Linux USB3.0 card with IOMMU ON = unstable

Hello i built myself a linux server that i use primarily for VM’s. It has CentOS 7 and the latest mainline kernel. I pass through various pci-e cards (scsi/sas raid/sas IT mode/Quadro GPU) and they work absolutely fine in all windows guest OS’s that i setup with KVM/QEMU.

I wanted to also pass through a USB3.0 PCI-E card because i want the native performance of it in case i want to plug in high speed USB devices.

A VIA based card works for about 5 minutes and then dies. There are errors in DMESG that XHCI failed/died and was cleaned up. Sometimes i can do a /remove /rescan of the pci bus and it will come back for a short time.

A Renesas based card seemed to work for longer, but when it dies it can cause the entire PC to freeze up.

A last resort i bought an ASMEDIA card to try, but again, after so long it will die (but it doesn’t lockup the pc thankfully). I noticed with this card that i get DMAR releated errors and eventually “Kernel Message: IRQ X disabled”. The IRQ’s in question always point to the USB 3.0 card.

I’ve read lots of threads with people having issues with xhci (USB3.0) on linux and the majority of solutions were to set “iommu=soft” as a kernel parameter. As i understand, this causes Linux to emulate the IOMMU in software? I did try this and it seems to have fixed the problem, but it’s not really viable for me to use this because it breaks the ability to passthrough pci devices to KVM. When i try to pass through with iommu=soft, KVM just says “system doesn’t have pass through support”.

Can anyone shed light on this? If you need more information just let me know what i should provide please.

Thanks,
James.

VIA chips simply DON’T WORK when IOMMU is on. You should disable that in BIOS.

The best luck seems to come from Fresco Logic chipsets. But be careful that those controllers have a reset bug.

Are you using the ACS patch? I was able to pass through an onboard USB controller. Maybe you could do that and leave the add-on card for the host?

Shame about the reset bug else i would have tried a fresco. I did look around to see if intel made a pci-e card but it seems they dont exist… i’m running out of usb chipsets to try. I really dont want to have to resort to a usb2 card unless i have to.

I thought about seeing if there was a thunderbolt card i could buy and then use an adapter to get usb 3.0 through it? not 100% sure if this might be doable? it’s an option i suppose. That’s if a thunderbold card would pass through without any problems…

I’m not using any ACS patch. It’s a supermicro dual socket board but the IOMMU grouping has never been a problem. Everything i pass through is in separate groups and no sharing with anything else.

Just a random question here? Do you have any ACPI features enabled in the BIOS? Are you seeing any ACPI or powerstate messaged in DMESG? In the 4.16 Kernel, there was work on power saving and and turning off “idle” USB chipsets to allow systems to stay in a lower C state. Maybe what you are experiencing is the USB chipset going to sleep and not being woken up properly?

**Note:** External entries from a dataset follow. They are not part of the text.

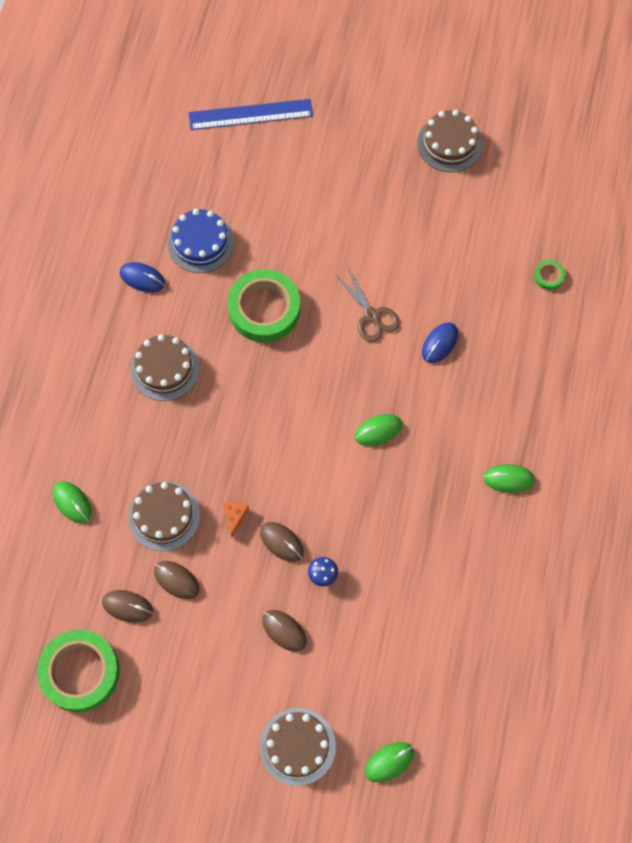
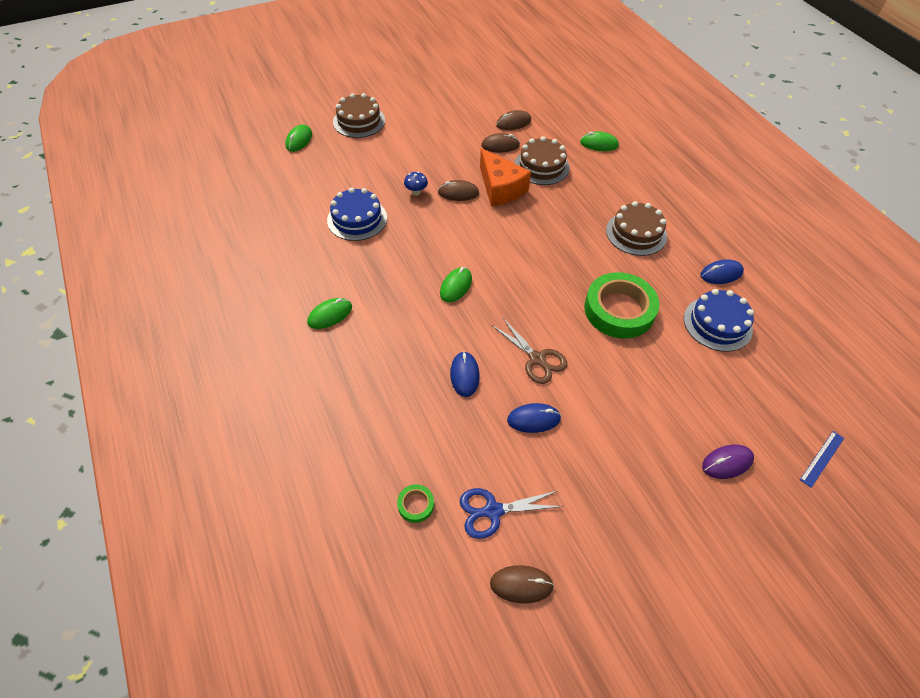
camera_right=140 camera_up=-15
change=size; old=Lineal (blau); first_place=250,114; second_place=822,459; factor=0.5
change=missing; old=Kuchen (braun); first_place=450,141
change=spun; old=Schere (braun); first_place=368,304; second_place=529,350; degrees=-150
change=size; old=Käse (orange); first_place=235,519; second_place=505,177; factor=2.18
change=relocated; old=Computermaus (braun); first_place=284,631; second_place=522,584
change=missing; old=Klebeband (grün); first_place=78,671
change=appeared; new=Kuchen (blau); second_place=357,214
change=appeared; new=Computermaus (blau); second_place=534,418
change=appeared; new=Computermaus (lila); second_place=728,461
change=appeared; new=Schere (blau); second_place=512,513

More PowerState changes are being worked on in 4.17 and they are really aggressive.

Random is good, anything that gives another line of investigation is helpful. I couldn’t see anything in the BIOS for ACPI/power related settings for USB. Although if there were im not sure it would apply to an addon card? I did try toggling the PCI-E ASPM (a PCI-E low power state option) but it made no difference whether it was on or off.

Sorry then. I tried.

I don’t know if this is actually fixed yet but there has been some progress. One of the other issues i had with the USB 3.0 cards was that they would instantly die when plugging a 2.5 inch usb disk in. Low power items would work, but like i said before, the cards would alwauys die after so long. Sometimes just a few minutes.

Looking at lspci again today i noticed that the USB card is sharing an IRQ with several other devices. One of the devices it’s sharing with is a very very old adaptec ultra SCSI card that is connected via a PCI to PCI-e adapter. I seem to recall that the adaptec card didn’t like IRQ masking (or there was some error about INTx masking in KVM when i was playing trying to get it to pass through a few months back). I pass this card through sometimes to use my ancient Epson Perfection scanner! So i did some card swapping a moment ago and managed to get the USB card to use it’s own IRQ… Now i can plug in 2.5 inch disks, and other higher powered devices without it instantly falling over. Its too early to tell if the card is actually 100% fixed now but this seems like progress!